Amazon Prime beefed up its streaming video offerings via a catalog deal with Universal Pictures (NBC Universal).
The influx of movies means Amazon Prime has about 9,000 titles — films and TV combined — for unlimited streaming.
Amazon Instant Video is “free” to customers who pay $79 a year for Prime two-day shipping.
The Universal catalog titles include familiar films such as “Babe” (pictured), “Elizabeth,” “Fear and Loathing in Las Vegas,” “Notting Hill,” “Being John Malkovich,” “Billy Elliott” and “Fletch.” No current or recent video releases are included, as is typical of quantity-first catalog deals.

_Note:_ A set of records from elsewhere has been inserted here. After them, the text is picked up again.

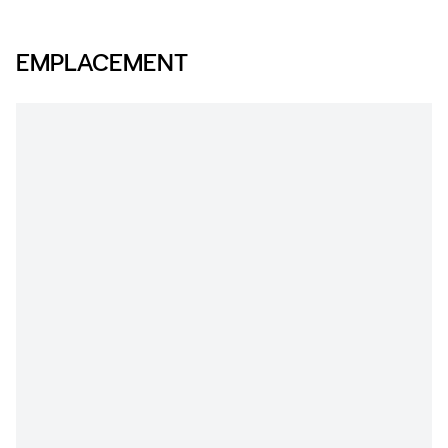
EMPLACEMENT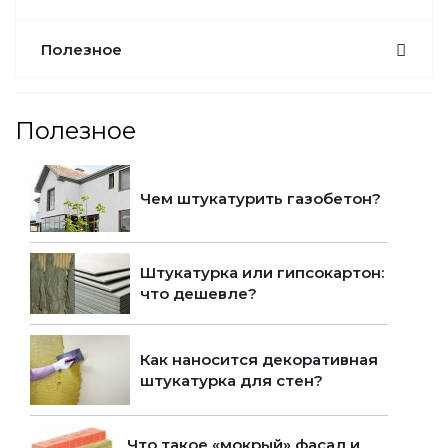
Полезное
Полезное
Чем штукатурить газобетон?
Штукатурка или гипсокартон:
что дешевле?
Как наносится декоративная
штукатурка для стен?
Что такое «мокрый» фасад и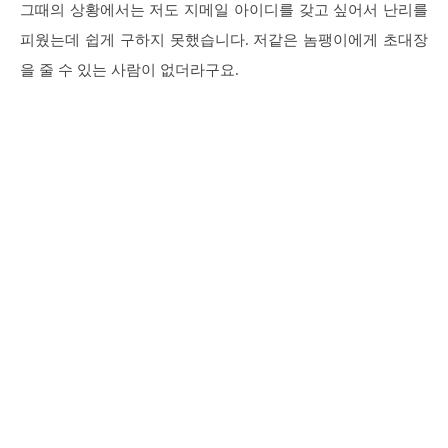
그때의 상황에서는 저도 지메일 아이디를 갖고 싶어서 난리를
피웠는데 쉽게 구하지 못했습니다. 저같은 놈팽이에게 초대장
을 줄 수 있는 사람이 없더라구요.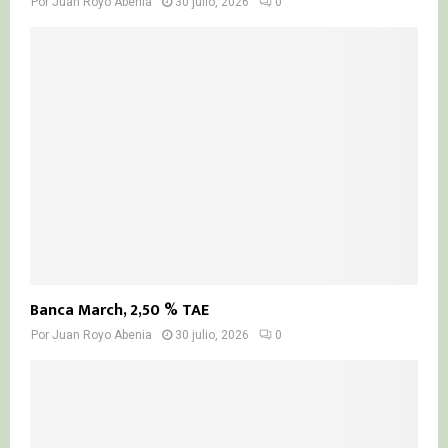
Por
Juan Royo Abenia
30 julio, 2026
0
Banca March, 2,50 % TAE
Por
Juan Royo Abenia
30 julio, 2026
0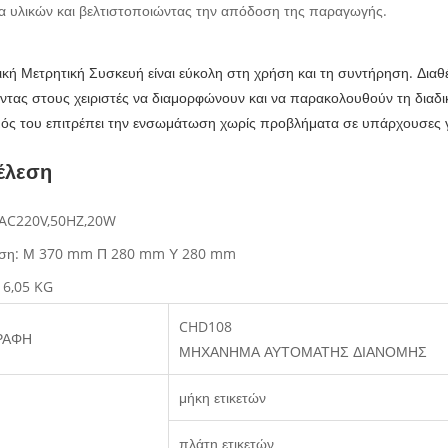
 υλικών και βελτιστοποιώντας την απόδοση της παραγωγής.
κή Μετρητική Συσκευή είναι εύκολη στη χρήση και τη συντήρηση. Διαθέτε
ντας στους χειριστές να διαμορφώνουν και να παρακολουθούν τη διαδι
ός του επιτρέπει την ενσωμάτωση χωρίς προβλήματα σε υπάρχουσες 
έλεση
: AC220V,50HZ,20W
αση: Μ 370 mm Π 280 mm Υ 280 mm
 6,05 KG
CHD108
ΡΑΦΗ
ΜΗΧΑΝΗΜΑ ΑΥΤΟΜΑΤΗΣ ΔΙΑΝΟΜΗΣ
μήκη ετικετών
πλάτη ετικετών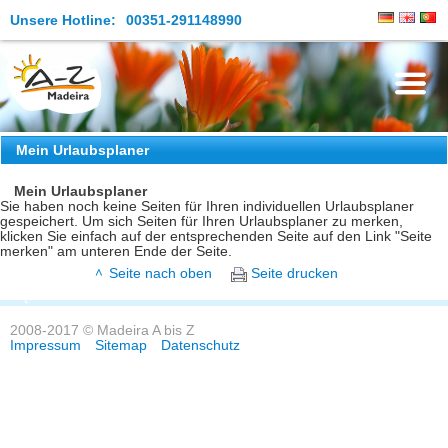
Unsere Hotline:
00351-291148990
Die Insel
Mein Urlaubsplaner
Madeira Erleben
Mein Urlaubsplaner
Sie haben noch keine Seiten für Ihren individuellen Urlaubsplaner
gespeichert. Um sich Seiten für Ihren Urlaubsplaner zu merken,
Aktuelles
klicken Sie einfach auf der entsprechenden Seite auf den Link "Seite
merken" am unteren Ende der Seite.
Reiseangebote
Seite nach oben
Seite drucken
Kontakt
2008-2017 © Madeira A bis Z
Impressum
Sitemap
Datenschutz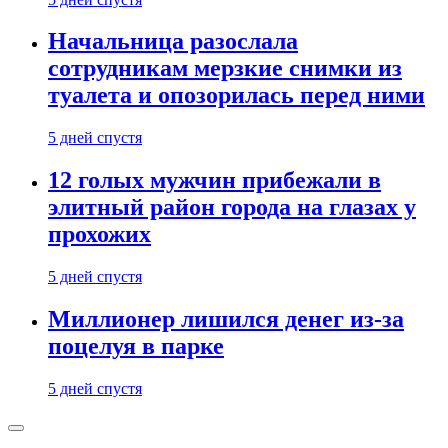
Начальница разослала
сотрудникам мерзкие снимки из
туалета и опозорилась перед ними
5 дней спустя
12 голых мужчин прибежали в
элитный район города на глазах у
прохожих
5 дней спустя
Миллионер лишился денег из-за
поцелуя в парке
5 дней спустя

Amazon reached a similar deal with CBS a week ago, adding 2,000 TV episodes.
The Amazon-Universal deal is non-exclusive.
Netflix has a similar arrangement with NBC Universal Domestic TV Distribution that was renewed in mid-July. That deal expanded the selection of film and TV library titles available to the Netflix Watch Instantly service.
Netflix content chief Ted Sarandos said the ongoing relationship with NBC Uni “has led to regular expansions of programming for our subscribers.”

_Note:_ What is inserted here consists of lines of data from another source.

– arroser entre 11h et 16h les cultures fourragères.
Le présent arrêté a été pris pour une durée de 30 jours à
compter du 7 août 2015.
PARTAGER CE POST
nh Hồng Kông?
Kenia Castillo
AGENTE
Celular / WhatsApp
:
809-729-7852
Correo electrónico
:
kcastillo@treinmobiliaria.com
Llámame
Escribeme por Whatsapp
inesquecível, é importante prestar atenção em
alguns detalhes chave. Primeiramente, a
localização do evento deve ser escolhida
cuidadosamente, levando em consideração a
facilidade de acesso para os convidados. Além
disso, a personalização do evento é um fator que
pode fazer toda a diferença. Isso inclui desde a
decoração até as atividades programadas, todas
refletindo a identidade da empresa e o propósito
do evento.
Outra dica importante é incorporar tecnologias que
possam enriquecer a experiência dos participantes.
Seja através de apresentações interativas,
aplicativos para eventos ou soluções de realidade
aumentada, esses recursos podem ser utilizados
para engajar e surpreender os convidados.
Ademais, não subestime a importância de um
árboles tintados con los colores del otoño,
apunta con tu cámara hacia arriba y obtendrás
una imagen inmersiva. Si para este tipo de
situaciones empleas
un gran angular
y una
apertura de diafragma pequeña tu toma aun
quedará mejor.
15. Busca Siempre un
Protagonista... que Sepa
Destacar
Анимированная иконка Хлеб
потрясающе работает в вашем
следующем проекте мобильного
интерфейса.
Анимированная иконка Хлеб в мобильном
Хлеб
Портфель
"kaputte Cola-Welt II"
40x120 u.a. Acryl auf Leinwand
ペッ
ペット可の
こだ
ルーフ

Netflix CEO Reed Hastings’ letter to shareholders earlier this week said it was “mindful” of Amazon Price (and Hulu Plus). “We have vastly more streaming content, are available on more streaming devices and are purely focused on subscription video streaming. So far, we haven’t detected an impact on our business from Amazon Prime,” Hastings wrote.